新型コロナウイルスのパンデミックが米国の没落を促すという分析と展望まで示されている。人類の歴史と文明の転換点にはペスト、天然痘のような伝染病の流行があったされる。第1次世界大戦が終わるころに起きたスペイン風邪のパンデミックは、覇権国家・英国の没落と結びつく。当時、英国は新興経済大国として浮上した米国から戦争費用を調達し、大戦後に米国は世界最大の債権国になった。

2020年のコロナ災禍の中で起きている出来事も様々なことを示唆している。米中の対立だけではない。たとえば、米国は他国で感染者が発生すると、初めは対岸の火事を見るように対策を講じないまま、朝鮮の「コロナウイルスに対する脆弱性を憂慮」するなどと吹聴し、「国際的な支援」に関する欺まん的な言説を広めた。

朝鮮ではまだ感染者が発生していない。米国は朝鮮のイデオロギーと社会制度に対する体質的な拒否感から朝鮮を孤立圧殺するための軍事的威嚇と経済制裁に執着しているが、朝鮮の安定的な防疫形勢は集団主義に基づくイデオロギーと社会制度、人民大衆第一主義が具現された施策の所産である。

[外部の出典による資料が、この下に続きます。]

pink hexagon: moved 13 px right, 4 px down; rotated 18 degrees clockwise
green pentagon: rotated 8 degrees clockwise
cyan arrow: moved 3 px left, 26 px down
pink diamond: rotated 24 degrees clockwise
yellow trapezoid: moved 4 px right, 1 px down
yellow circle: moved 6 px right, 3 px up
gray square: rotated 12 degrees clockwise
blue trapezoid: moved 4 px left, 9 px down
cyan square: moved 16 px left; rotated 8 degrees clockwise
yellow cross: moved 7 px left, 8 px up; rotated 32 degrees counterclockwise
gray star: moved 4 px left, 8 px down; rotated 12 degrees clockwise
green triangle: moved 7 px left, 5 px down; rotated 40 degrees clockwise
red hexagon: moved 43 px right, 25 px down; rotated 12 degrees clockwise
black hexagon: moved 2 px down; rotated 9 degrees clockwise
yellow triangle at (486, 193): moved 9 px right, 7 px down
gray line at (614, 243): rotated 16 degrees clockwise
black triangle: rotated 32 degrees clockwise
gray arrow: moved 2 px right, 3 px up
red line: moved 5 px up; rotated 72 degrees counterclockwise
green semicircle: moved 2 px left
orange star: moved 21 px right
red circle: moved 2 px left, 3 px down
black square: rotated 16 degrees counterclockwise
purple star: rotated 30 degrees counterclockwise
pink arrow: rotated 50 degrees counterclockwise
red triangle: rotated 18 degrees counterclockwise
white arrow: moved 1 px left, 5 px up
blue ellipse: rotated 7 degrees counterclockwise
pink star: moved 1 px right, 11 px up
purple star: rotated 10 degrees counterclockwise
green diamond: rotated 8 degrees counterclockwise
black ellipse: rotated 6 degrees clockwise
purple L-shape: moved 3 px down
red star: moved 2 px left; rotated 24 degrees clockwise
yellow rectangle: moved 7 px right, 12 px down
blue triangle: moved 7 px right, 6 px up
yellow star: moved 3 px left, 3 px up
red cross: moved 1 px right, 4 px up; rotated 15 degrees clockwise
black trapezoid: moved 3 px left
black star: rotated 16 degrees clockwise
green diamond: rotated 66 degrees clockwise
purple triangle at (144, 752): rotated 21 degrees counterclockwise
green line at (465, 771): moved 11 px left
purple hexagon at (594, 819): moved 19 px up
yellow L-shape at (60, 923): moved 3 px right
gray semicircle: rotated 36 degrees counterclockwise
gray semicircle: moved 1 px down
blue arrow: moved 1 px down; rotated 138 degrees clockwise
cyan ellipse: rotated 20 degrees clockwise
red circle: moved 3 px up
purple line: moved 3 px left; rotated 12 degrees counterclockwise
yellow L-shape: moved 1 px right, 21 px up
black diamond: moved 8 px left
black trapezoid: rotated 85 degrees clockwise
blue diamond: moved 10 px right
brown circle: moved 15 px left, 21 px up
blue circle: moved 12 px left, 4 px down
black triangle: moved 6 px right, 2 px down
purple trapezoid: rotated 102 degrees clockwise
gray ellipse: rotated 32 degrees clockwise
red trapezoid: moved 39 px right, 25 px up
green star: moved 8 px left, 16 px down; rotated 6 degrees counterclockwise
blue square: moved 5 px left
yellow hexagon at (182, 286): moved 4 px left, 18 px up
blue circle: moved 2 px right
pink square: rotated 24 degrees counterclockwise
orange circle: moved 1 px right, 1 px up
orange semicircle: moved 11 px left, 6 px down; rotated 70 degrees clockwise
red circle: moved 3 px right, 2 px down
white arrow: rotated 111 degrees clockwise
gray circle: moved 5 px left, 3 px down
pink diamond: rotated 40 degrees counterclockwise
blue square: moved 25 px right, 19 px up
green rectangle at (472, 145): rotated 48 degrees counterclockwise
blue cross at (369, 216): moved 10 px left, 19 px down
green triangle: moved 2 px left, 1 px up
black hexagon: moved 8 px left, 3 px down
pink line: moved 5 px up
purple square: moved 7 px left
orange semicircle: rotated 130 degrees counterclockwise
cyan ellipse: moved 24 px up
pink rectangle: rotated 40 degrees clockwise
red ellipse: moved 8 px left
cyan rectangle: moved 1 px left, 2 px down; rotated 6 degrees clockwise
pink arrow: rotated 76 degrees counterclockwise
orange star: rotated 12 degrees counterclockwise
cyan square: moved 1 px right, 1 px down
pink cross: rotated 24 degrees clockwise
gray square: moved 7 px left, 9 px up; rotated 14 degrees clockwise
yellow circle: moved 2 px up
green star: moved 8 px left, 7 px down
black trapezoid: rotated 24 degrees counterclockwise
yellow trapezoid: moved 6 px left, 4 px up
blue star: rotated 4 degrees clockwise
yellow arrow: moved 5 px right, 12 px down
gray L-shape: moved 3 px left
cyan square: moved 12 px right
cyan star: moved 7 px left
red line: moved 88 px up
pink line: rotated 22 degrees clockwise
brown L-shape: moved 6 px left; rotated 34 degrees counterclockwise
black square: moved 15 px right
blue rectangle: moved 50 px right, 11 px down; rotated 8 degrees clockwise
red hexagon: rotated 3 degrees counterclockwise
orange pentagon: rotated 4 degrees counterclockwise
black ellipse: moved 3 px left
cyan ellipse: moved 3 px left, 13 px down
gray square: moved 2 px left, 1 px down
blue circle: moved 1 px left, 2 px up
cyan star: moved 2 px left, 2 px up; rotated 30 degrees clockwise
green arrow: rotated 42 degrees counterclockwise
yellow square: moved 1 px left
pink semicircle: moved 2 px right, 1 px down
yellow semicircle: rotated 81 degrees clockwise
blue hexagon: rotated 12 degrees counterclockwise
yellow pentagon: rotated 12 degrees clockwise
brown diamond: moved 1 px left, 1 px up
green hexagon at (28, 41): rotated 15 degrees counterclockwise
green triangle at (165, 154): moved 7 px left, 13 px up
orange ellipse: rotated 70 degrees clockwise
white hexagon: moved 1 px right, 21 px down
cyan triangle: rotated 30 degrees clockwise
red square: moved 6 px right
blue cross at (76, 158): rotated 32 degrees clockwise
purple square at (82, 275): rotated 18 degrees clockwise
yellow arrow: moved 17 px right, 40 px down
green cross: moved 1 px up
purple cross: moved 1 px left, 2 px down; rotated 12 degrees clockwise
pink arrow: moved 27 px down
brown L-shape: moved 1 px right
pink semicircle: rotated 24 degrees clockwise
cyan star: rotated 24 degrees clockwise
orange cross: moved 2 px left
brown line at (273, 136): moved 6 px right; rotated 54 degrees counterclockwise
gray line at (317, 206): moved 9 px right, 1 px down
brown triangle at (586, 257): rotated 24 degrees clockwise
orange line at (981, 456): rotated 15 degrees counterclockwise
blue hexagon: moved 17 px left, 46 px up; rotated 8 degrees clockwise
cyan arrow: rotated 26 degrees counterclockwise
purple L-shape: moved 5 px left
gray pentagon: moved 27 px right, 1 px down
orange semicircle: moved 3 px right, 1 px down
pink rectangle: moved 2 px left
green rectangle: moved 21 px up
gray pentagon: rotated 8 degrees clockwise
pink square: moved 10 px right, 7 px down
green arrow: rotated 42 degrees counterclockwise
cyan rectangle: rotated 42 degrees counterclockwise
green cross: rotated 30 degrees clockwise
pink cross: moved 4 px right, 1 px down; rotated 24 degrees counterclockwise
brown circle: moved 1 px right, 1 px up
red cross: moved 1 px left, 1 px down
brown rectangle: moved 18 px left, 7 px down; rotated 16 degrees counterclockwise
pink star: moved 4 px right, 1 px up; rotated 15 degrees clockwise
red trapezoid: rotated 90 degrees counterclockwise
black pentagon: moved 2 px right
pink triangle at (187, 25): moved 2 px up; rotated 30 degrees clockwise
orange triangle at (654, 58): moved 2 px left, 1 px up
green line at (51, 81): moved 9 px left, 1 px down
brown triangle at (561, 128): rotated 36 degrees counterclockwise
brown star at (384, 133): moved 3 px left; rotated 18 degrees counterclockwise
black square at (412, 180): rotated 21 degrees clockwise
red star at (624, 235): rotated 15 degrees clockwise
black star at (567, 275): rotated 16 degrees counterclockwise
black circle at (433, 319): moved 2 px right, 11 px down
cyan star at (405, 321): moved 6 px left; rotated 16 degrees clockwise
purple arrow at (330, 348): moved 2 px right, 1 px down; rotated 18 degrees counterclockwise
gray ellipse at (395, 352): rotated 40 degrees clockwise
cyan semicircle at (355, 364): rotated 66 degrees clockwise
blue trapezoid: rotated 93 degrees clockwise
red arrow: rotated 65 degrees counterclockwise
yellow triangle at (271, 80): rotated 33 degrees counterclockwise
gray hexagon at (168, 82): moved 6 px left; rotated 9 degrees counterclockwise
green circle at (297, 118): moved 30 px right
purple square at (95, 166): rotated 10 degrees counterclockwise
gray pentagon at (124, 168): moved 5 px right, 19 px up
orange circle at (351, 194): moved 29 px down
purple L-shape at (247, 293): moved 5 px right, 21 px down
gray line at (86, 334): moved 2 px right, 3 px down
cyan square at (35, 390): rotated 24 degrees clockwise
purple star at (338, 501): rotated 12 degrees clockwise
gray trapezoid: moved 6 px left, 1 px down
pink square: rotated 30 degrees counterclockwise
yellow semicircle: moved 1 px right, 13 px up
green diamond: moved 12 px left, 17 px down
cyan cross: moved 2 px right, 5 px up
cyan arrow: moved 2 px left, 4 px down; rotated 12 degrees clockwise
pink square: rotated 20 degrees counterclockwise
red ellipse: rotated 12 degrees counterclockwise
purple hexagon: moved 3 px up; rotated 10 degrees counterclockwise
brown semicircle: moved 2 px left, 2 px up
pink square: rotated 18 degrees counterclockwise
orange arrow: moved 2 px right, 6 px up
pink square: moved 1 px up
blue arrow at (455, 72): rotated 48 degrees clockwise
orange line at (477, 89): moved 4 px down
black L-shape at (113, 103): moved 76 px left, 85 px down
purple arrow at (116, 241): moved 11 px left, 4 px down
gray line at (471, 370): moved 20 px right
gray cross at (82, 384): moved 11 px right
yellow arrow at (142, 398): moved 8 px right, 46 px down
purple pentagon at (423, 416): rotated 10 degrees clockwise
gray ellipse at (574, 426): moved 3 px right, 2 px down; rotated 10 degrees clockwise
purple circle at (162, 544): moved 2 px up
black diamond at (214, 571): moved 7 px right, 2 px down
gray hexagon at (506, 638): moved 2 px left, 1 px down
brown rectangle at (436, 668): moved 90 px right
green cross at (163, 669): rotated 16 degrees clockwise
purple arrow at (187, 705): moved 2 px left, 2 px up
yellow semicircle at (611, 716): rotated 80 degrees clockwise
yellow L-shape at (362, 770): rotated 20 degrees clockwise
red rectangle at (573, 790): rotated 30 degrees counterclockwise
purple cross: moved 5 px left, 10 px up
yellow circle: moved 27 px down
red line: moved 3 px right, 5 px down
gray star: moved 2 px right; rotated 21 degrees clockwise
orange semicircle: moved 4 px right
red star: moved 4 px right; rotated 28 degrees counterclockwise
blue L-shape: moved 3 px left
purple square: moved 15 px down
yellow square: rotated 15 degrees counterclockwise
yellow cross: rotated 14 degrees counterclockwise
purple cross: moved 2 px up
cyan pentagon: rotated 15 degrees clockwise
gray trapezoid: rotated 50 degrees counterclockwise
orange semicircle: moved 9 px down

わずか数年前に歴史的な首脳会談を通じて、新たな朝米関係の樹立と朝鮮半島の恒久的な平和、非核化の実現に関する合意がなされた。しかし米国はこれを守らず、朝鮮半島に向けられた時代錯誤の戦争政策を撤回する機会を自ら放棄した。

朝米対話の期限であった2019年末が過ぎ、コロナ災禍が起きると米国の感染者と死亡者が世界最多になった。それは、ほかならぬ米国が最も優れていると主張していたイデオロギーと社会制度の必然的所産であり、下り坂の時代にある超大国の覆うことができない現実である。